== What is required ==
Report the lines of the data below that contain the string "counter".

== Information provided ==
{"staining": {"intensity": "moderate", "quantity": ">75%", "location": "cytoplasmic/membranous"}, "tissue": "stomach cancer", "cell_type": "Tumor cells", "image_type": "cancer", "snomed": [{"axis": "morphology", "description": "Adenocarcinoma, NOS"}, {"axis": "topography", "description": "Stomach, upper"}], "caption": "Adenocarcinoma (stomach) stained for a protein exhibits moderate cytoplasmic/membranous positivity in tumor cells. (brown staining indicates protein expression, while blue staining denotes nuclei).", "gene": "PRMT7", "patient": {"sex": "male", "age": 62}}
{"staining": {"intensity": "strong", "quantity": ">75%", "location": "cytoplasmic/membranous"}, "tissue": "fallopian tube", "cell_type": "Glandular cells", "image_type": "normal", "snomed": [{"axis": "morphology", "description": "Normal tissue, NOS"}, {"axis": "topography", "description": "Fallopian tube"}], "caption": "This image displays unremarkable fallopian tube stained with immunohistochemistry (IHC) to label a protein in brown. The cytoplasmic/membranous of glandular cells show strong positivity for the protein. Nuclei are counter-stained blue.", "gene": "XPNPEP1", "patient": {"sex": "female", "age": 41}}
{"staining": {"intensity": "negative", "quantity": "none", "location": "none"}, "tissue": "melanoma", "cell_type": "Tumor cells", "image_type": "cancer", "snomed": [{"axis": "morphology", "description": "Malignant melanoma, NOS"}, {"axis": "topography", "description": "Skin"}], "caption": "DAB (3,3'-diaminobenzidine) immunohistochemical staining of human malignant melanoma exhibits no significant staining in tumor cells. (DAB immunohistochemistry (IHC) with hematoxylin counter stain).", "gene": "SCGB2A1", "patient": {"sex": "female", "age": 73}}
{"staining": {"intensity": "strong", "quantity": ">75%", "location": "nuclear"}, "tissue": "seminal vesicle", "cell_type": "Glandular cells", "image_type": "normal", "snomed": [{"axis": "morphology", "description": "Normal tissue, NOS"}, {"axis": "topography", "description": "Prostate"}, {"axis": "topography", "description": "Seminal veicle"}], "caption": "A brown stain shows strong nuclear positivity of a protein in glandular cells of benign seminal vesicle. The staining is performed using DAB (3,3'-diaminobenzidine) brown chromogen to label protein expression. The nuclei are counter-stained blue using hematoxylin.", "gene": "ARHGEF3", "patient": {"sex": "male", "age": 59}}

== Response to the exercise ==
{"staining": {"intensity": "strong", "quantity": ">75%", "location": "cytoplasmic/membranous"}, "tissue": "fallopian tube", "cell_type": "Glandular cells", "image_type": "normal", "snomed": [{"axis": "morphology", "description": "Normal tissue, NOS"}, {"axis": "topography", "description": "Fallopian tube"}], "caption": "This image displays unremarkable fallopian tube stained with immunohistochemistry (IHC) to label a protein in brown. The cytoplasmic/membranous of glandular cells show strong positivity for the protein. Nuclei are counter-stained blue.", "gene": "XPNPEP1", "patient": {"sex": "female", "age": 41}}
{"staining": {"intensity": "negative", "quantity": "none", "location": "none"}, "tissue": "melanoma", "cell_type": "Tumor cells", "image_type": "cancer", "snomed": [{"axis": "morphology", "description": "Malignant melanoma, NOS"}, {"axis": "topography", "description": "Skin"}], "caption": "DAB (3,3'-diaminobenzidine) immunohistochemical staining of human malignant melanoma exhibits no significant staining in tumor cells. (DAB immunohistochemistry (IHC) with hematoxylin counter stain).", "gene": "SCGB2A1", "patient": {"sex": "female", "age": 73}}
{"staining": {"intensity": "strong", "quantity": ">75%", "location": "nuclear"}, "tissue": "seminal vesicle", "cell_type": "Glandular cells", "image_type": "normal", "snomed": [{"axis": "morphology", "description": "Normal tissue, NOS"}, {"axis": "topography", "description": "Prostate"}, {"axis": "topography", "description": "Seminal veicle"}], "caption": "A brown stain shows strong nuclear positivity of a protein in glandular cells of benign seminal vesicle. The staining is performed using DAB (3,3'-diaminobenzidine) brown chromogen to label protein expression. The nuclei are counter-stained blue using hematoxylin.", "gene": "ARHGEF3", "patient": {"sex": "male", "age": 59}}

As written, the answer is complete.